## WORK INSTRUCTIONS
Reproduce the passage of the commentary on submitted solutions starting with "Relatively few people" and going on through "the next string.", substituting "fseek" for every occurrence of "ungetc".

## TEXT EXCERPT
The quality of solutions submitted varied enormously. There were a few groups who had tried far more detailed parsing of the source than was needed, and there were several whose table of keywords did not include all 18 of the words reserved in Clang (see below for them all). There were several who issued error message if files did not open correctly, but many of these did not terminate execution - which must have led to interesting results. Predictably there were several groups who had not allocated space for the strings they tried to manipulate, and there were some fascinating instances of the use of library routines with very odd names, not the standard ones that are usually advertised (be careful of this - the "standard" names like strcpy and strcat should be available on all systems, but not funny ones like _strcpy which are probably meant to be hidden from view in the depths of the actual implementation). Several people had missed the point that a non-empty string could be terminated by EOF - many solutions returned noToken (in my notation) however they read EOF. There were some solutions which tried to read a whole line at a time, or to use fgets to get a piece of string from the source, but I suspect that leads to complications that are best avoided by using the strategy shown below of reading one character at a time.

Relatively few people made use of ungetc, but I think this is really useful in this problem. Once one has scanned a string one has, of course, read one character too far - into the start of the next string.

## DATA SHOWN
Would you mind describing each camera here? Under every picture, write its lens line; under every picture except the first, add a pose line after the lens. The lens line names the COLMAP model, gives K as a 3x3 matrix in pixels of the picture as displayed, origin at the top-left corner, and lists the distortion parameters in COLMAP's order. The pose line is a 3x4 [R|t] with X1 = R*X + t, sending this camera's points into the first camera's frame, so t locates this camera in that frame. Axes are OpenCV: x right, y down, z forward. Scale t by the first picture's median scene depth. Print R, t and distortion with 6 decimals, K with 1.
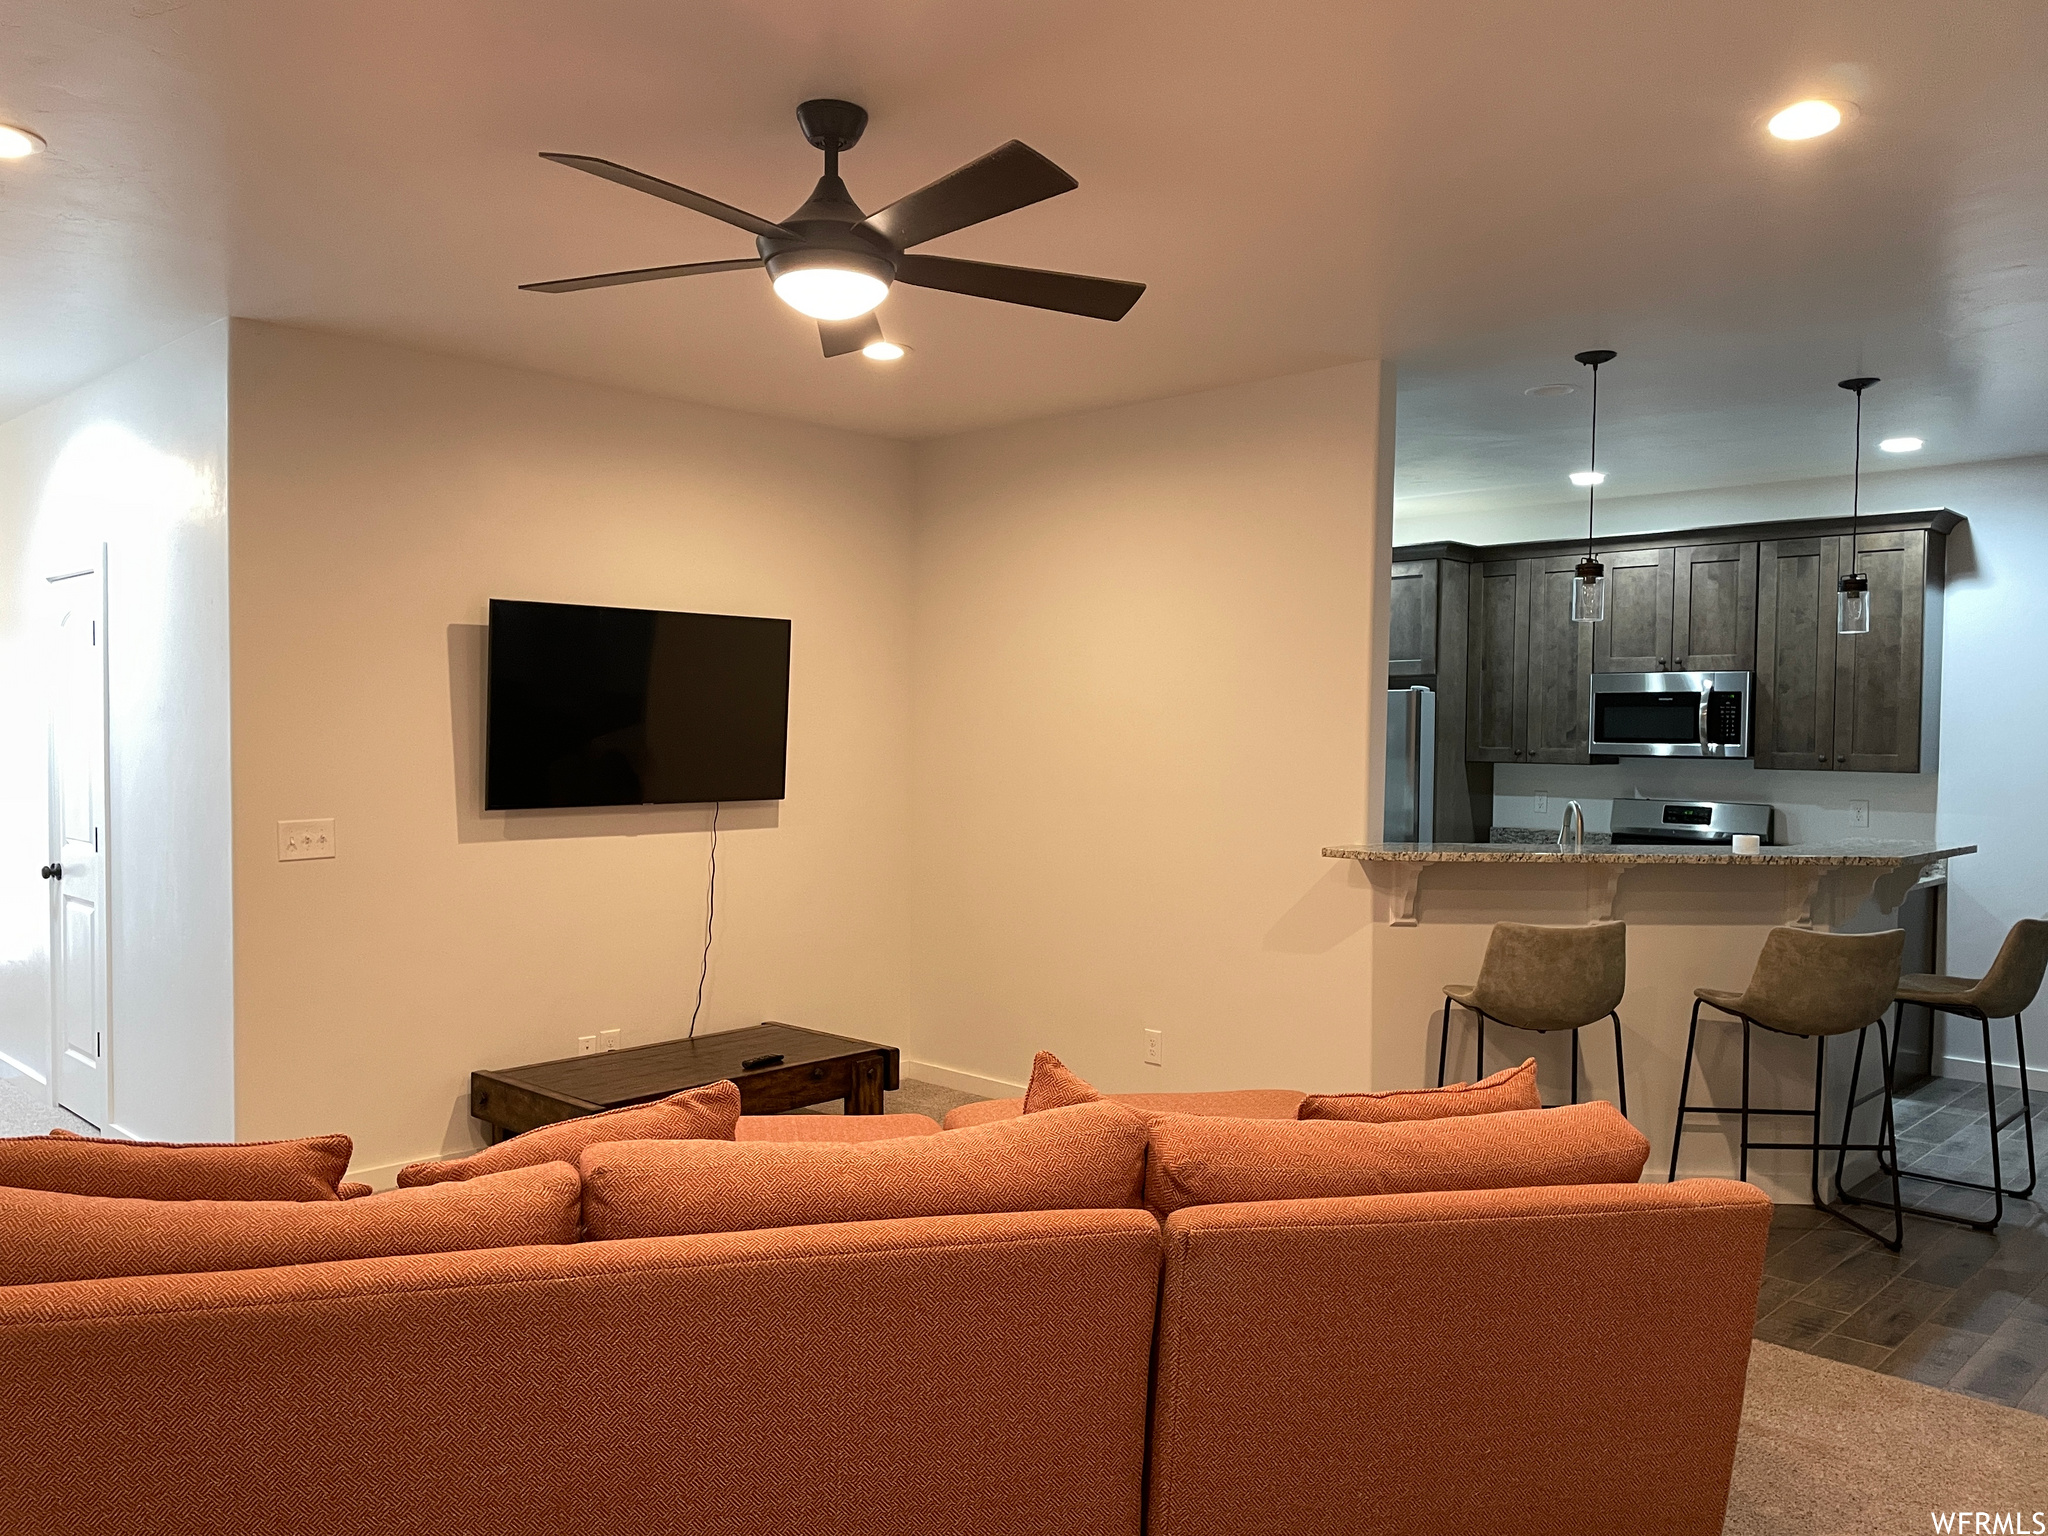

## EXPECTED ANSWER
Relatively few people made use of fseek, but I think this is really useful in this problem. Once one has scanned a string one has, of course, read one character too far - into the start of the next string.